### Task objective:
Copy each line containing the word "Operational" from the records that follow, please.

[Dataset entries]
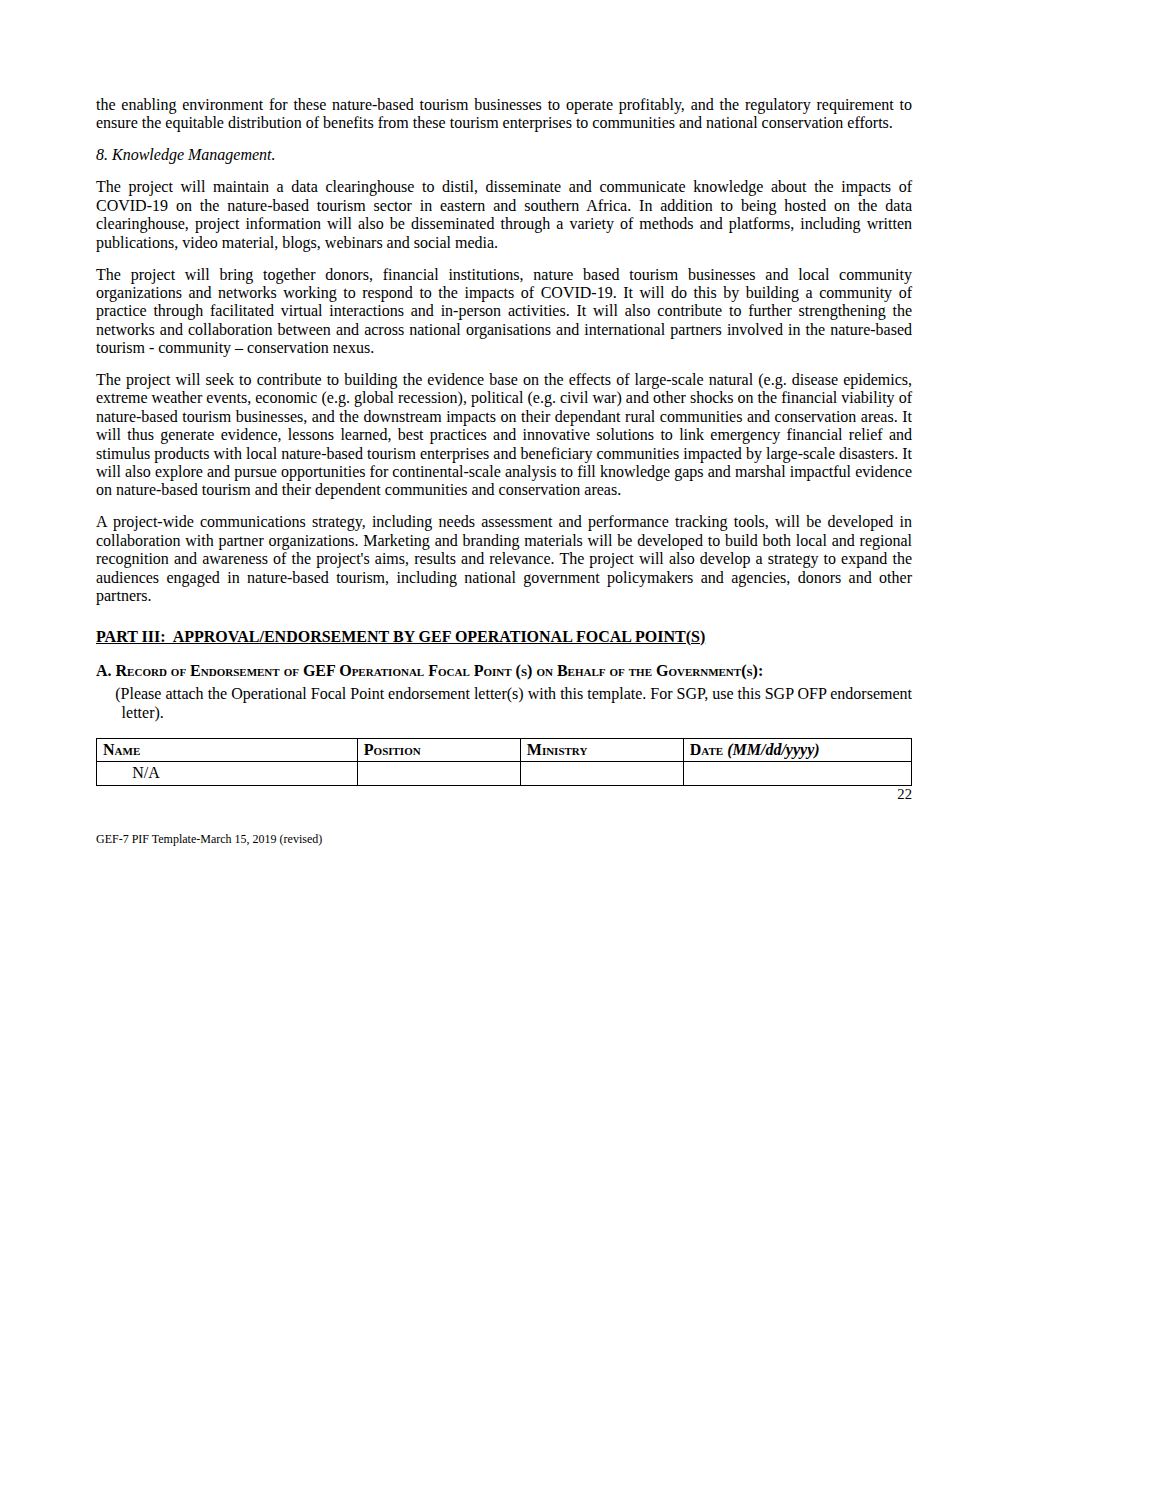the enabling environment for these nature-based tourism businesses to operate profitably, and the regulatory requirement to ensure the equitable distribution of benefits from these tourism enterprises to communities and national conservation efforts.
8. Knowledge Management.
The project will maintain a data clearinghouse to distil, disseminate and communicate knowledge about the impacts of COVID-19 on the nature-based tourism sector in eastern and southern Africa. In addition to being hosted on the data clearinghouse, project information will also be disseminated through a variety of methods and platforms, including written publications, video material, blogs, webinars and social media.
The project will bring together donors, financial institutions, nature based tourism businesses and local community organizations and networks working to respond to the impacts of COVID-19. It will do this by building a community of practice through facilitated virtual interactions and in-person activities. It will also contribute to further strengthening the networks and collaboration between and across national organisations and international partners involved in the nature-based tourism - community – conservation nexus.
The project will seek to contribute to building the evidence base on the effects of large-scale natural (e.g. disease epidemics, extreme weather events, economic (e.g. global recession), political (e.g. civil war) and other shocks on the financial viability of nature-based tourism businesses, and the downstream impacts on their dependant rural communities and conservation areas. It will thus generate evidence, lessons learned, best practices and innovative solutions to link emergency financial relief and stimulus products with local nature-based tourism enterprises and beneficiary communities impacted by large-scale disasters. It will also explore and pursue opportunities for continental-scale analysis to fill knowledge gaps and marshal impactful evidence on nature-based tourism and their dependent communities and conservation areas.
A project-wide communications strategy, including needs assessment and performance tracking tools, will be developed in collaboration with partner organizations. Marketing and branding materials will be developed to build both local and regional recognition and awareness of the project's aims, results and relevance. The project will also develop a strategy to expand the audiences engaged in nature-based tourism, including national government policymakers and agencies, donors and other partners.
Part III: Approval/Endorsement by GEF Operational Focal Point(s)
A. Record of Endorsement of GEF Operational Focal Point (s) on Behalf of the Government(s):
(Please attach the Operational Focal Point endorsement letter(s) with this template. For SGP, use this SGP OFP endorsement letter).
| Name | Position | Ministry | Date (MM/dd/yyyy) |
| --- | --- | --- | --- |
| N/A | | | |
22
GEF-7 PIF Template-March 15, 2019 (revised)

### Task result:
Part III: Approval/Endorsement by GEF Operational Focal Point(s)
A. Record of Endorsement of GEF Operational Focal Point (s) on Behalf of the Government(s):
(Please attach the Operational Focal Point endorsement letter(s) with this template. For SGP, use this SGP OFP endorsement letter).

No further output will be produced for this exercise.